Wil leaned against the Bonnie, tilted the bottle, and knocked back another slug of Jack Daniels. Fuck it! Below where he’d parked, waves boomed, their constancy reminding him only of broken promises.
Fuck ’em!
He took another belt, conscious of the fire in his upper gut and a spreading shame fed by guilt and his failures. The bourbon made his mind loop: Paul, whose ashes they’d bury tomorrow; Gringo, who had nobody much to care what happened to him; himself, casualty of a battle he hadn’t yet figured out. Some detective. Just don’t stand too close.
He thought about calling Lisa, decided to tell her at home. Around five he slowly backed the car down the bluff, turned it around, and pointed it south. Still in the wetsuit, he ached for a hot shower, ached to scrub it all off, settled for more whiskey.

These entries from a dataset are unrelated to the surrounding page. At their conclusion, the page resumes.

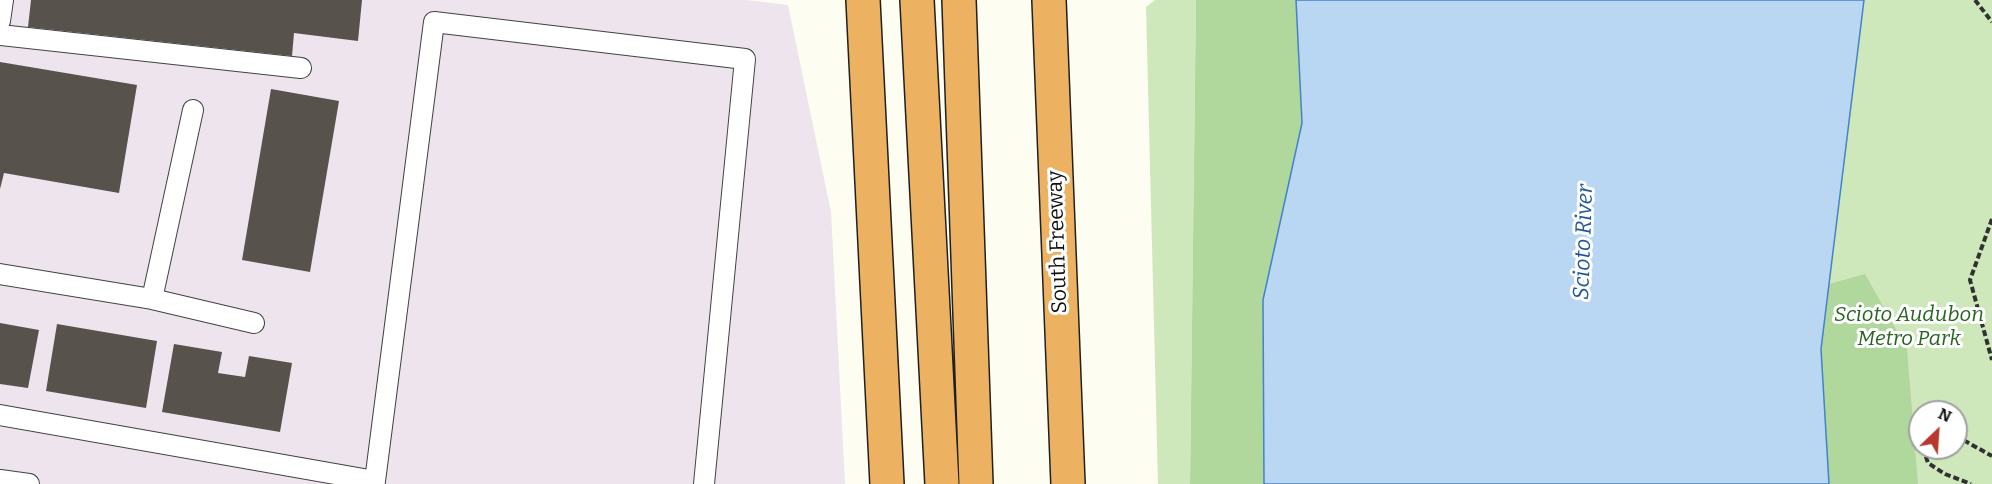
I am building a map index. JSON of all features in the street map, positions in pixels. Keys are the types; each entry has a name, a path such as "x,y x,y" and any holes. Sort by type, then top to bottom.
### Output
{"highway":[{"path":"863,0 887,484"},
{"path":"917,0 942,484"},
{"path":"959,0 976,484"},
{"name":"South Freeway","path":"1049,0 1068,484"},
{"path":"1057,211 1063,0"}],"lane":[{"path":"0,21 3,0"},
{"path":"0,415 375,481 434,22 745,59 704,484"},
{"path":"0,35 301,68"},
{"path":"152,299 193,110"},
{"path":"0,274 152,299 254,323"},
{"path":"0,480 29,484"}],"path":[{"path":"1975,0 1992,22"},
{"path":"1992,219 1970,280 1992,360"},
{"path":"1968,443 1992,456"},
{"path":"1927,460 1945,474 1971,484"}],"shaded area":[{"path":"0,0 746,0 788,5 831,212 845,484 0,484"}],"green space":[{"path":"1155,0 1196,0 1190,484 1158,484 1146,7"},
{"path":"1196,0 1296,0 1302,123 1263,300 1264,484 1190,484"},
{"name":"Scioto Audubon Metro Park","path":"1864,0 1992,0 1992,484 1829,484 1821,349"},
{"path":"1865,274 1907,349 1911,400 1908,400 1908,460 1916,460 1918,484 1829,484 1821,349 1829,284"}],"water":[{"name":"Scioto River","path":"1296,0 1864,0 1821,349 1829,484 1264,484 1263,300 1302,123"}],"building":[{"path":"31,0 362,0 358,41 294,33 292,56 28,27"},
{"path":"0,62 137,85 119,193 4,173 0,189"},
{"path":"271,89 339,101 310,272 242,260"},
{"path":"0,323 39,330 28,388 0,384"},
{"path":"57,324 157,341 146,408 46,391"},
{"path":"174,344 222,352 218,373 245,377 249,356 292,363 280,432 162,412"}]}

He passed the Rincon, feeling Gringo. Beyond the presence he’d miss, there was what Gr
ingo represented—freer times, if there were such things. Wil looked at the waves curling around the point. Just before sunset the light was gold, the water translucent as it foamed up the beach and rolled back. As he made the left turn, the setting sun blazed from La Conchita’s windows.
Pretty some other time.
In the carport he capped the bottle, raised the trunk, lifted out the Southern Cross. Among the scratches and dents from rocks was a shallow groove from a stray round and traces of red. He hosed it off, replaced the board in its stirrup. Grabbing the bottle of Jack, he put the ice chest under his arm and started for the stairs.
The first fusillade hit the Bonneville broadside, making a punk, punk, punk sound he knew at once. He scrambled for cover around the front of the car to the back, tore open the chest, and racked a round into the .45. The flashes were coming from the drainage ditch near the entrance to the tunnel. The faint coughing noise told him silencer; little doubt who was pulling the trigger.

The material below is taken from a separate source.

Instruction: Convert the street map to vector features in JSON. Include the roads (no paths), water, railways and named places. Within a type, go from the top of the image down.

He flattened as more rounds hit, spanging and clanking in the wheels, blowing out both rear tires. Wil squeezed off five himself; he needed better cover, but where? Everyplace he looked would put a neighbor in jeopardy. Some already were appearing on balconies and lawns.
He yelled at the closest one, saw her duck back inside. Then he dove behind the corner of the carport—still not good enough. He had to direct Zavala’s attention away from the houses. Rolling to his right, he expended his remaining shots, shoved in a new clip, angled a frantic sprint toward the ditch.

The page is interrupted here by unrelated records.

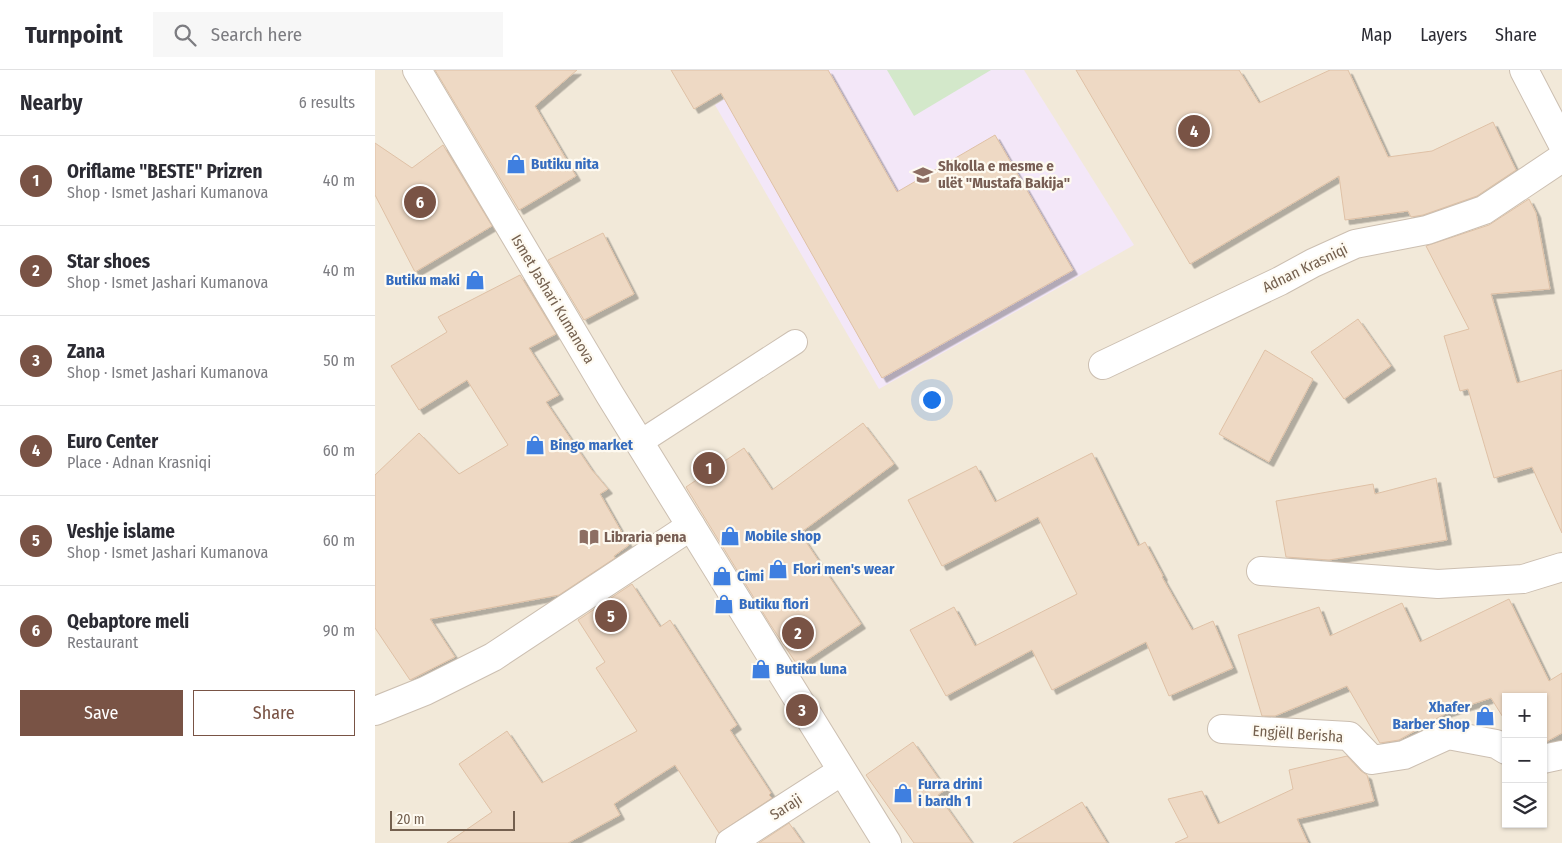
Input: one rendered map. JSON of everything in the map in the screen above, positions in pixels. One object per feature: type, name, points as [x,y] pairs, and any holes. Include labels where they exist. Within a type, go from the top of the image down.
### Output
[{"type":"street","name":"Ismet Jashari Kumanova","points":[[417,70],[639,443],[887,843]]},
{"type":"street","points":[[1524,70],[1562,143]]},
{"type":"street","name":"Adnan Krasniqi","points":[[1103,365],[1355,244],[1427,230],[1484,210],[1562,158]]},
{"type":"street","points":[[375,711],[425,691],[493,657],[691,526]]},
{"type":"street","points":[[1261,572],[1438,584],[1523,579],[1562,567]]},
{"type":"street","name":"Engjëll Berisha","points":[[1222,729],[1349,736],[1372,760],[1404,755],[1448,735],[1495,744],[1502,748]]},
{"type":"street","points":[[1547,758],[1562,755]]},
{"type":"street","name":"Saraji","points":[[730,843],[842,771]]},
{"type":"lane","points":[[639,443],[795,342]]},
{"type":"shaded area","points":[[375,70],[1562,70],[1562,843],[375,843]]},
{"type":"shaded area","name":"Shkolla e mesme e ulët \"Mustafa Bakija\"","points":[[768,70],[1024,70],[1134,245],[879,389],[715,105]]},
{"type":"green space","points":[[887,70],[991,70],[914,116]]},
{"type":"building","points":[[435,70],[577,70],[535,106],[576,176],[519,210]]},
{"type":"building","name":"Shkolla e mesme e ulët \"Mustafa Bakija\"","points":[[671,70],[828,70],[897,192],[995,135],[1073,270],[882,378],[721,93],[694,109]]},
{"type":"building","points":[[1076,70],[1239,70],[1259,103],[1330,70],[1348,70],[1388,157],[1432,151],[1493,122],[1516,170],[1477,196],[1423,215],[1411,217],[1408,211],[1345,220],[1339,176],[1190,264]]},
{"type":"building","points":[[375,143],[412,168],[443,145],[492,226],[415,272],[375,195]]},
{"type":"building","points":[[1529,199],[1536,213],[1550,289],[1491,294],[1517,383],[1562,370],[1562,533],[1532,467],[1494,478],[1468,389],[1460,391],[1444,336],[1469,329],[1426,246],[1489,225]]},
{"type":"building","points":[[603,233],[634,294],[584,320],[548,260]]},
{"type":"building","points":[[520,275],[556,334],[529,348],[559,395],[546,402],[591,469],[608,489],[600,494],[629,545],[614,556],[615,558],[559,595],[430,619],[455,657],[410,680],[375,628],[375,475],[419,433],[459,474],[508,445],[467,380],[419,410],[391,366],[447,332],[438,317]]},
{"type":"building","points":[[1358,319],[1391,366],[1344,399],[1311,352]]},
{"type":"building","points":[[1265,350],[1313,379],[1269,462],[1219,434]]},
{"type":"building","points":[[863,423],[894,464],[800,533],[861,624],[798,666],[686,487],[744,448],[772,490]]},
{"type":"building","points":[[1092,453],[1138,546],[1145,542],[1192,630],[1213,621],[1233,668],[1169,696],[1146,642],[1052,690],[1032,650],[946,696],[910,630],[954,607],[975,646],[1077,594],[1038,517],[942,566],[908,500],[976,466],[995,502]]},
{"type":"building","points":[[1436,478],[1447,540],[1329,560],[1286,557],[1276,501],[1373,484],[1375,494]]},
{"type":"building","points":[[632,584],[660,627],[670,620],[737,725],[730,730],[771,793],[769,795],[772,798],[719,833],[675,765],[614,804],[620,815],[568,843],[447,843],[492,812],[459,764],[507,731],[542,783],[637,731],[596,668],[605,662],[578,620]]},
{"type":"building","points":[[1509,599],[1549,681],[1562,673],[1562,733],[1547,741],[1547,693],[1502,693],[1502,716],[1491,698],[1448,712],[1399,740],[1380,743],[1347,686],[1275,716],[1262,716],[1238,635],[1319,607],[1330,636],[1402,603],[1420,642]]},
{"type":"building","points":[[913,742],[946,789],[938,795],[972,843],[914,843],[866,775]]},
{"type":"building","points":[[1347,756],[1367,775],[1374,801],[1297,819],[1308,843],[1175,843],[1188,837],[1168,799],[1202,791],[1218,824],[1293,789],[1289,770]]},
{"type":"building","points":[[1082,802],[1107,843],[1013,843]]},
{"type":"building","points":[[789,823],[803,843],[759,843]]},
{"type":"place","name":"Euro Center","points":[[1194,131]]},
{"type":"place","name":"Butiku nita","points":[[516,164]]},
{"type":"place","name":"Shkolla e mesme e ulët \"Mustafa Bakija\"","points":[[923,175]]},
{"type":"place","name":"Qebaptore meli","points":[[420,202]]},
{"type":"place","name":"Butiku maki","points":[[475,280]]},
{"type":"place","name":"Bingo market","points":[[535,445]]},
{"type":"place","name":"Oriflame \"BESTE\" Prizren","points":[[709,468]]},
{"type":"place","name":"Mobile shop","points":[[730,536]]},
{"type":"place","name":"Libraria pena","points":[[589,537]]},
{"type":"place","name":"Flori men's wear","points":[[778,569]]},
{"type":"place","name":"Cimi","points":[[722,576]]},
{"type":"place","name":"Butiku flori","points":[[724,604]]},
{"type":"place","name":"Veshje islame","points":[[611,616]]},
{"type":"place","name":"Star shoes","points":[[798,633]]},
{"type":"place","name":"Butiku luna","points":[[761,669]]},
{"type":"place","name":"Zana","points":[[802,710]]},
{"type":"place","name":"Xhafer Barber Shop","points":[[1485,716]]},
{"type":"place","name":"Furra drini i bardh 1","points":[[903,793]]}]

Rounds sang past his head, then he was in the weeds, the line of fire now parallel with the highway. He could see the man’s position, pumped his entire clip toward it. Dirt flew. Zavala slid down the ditch and ran under the railroad tracks toward the tunnel; seeing him for the first time, Wil felt a wild surge of adrenaline. Crazy, he thought—the man cutting himself off like that. Unless he had a car on the other side.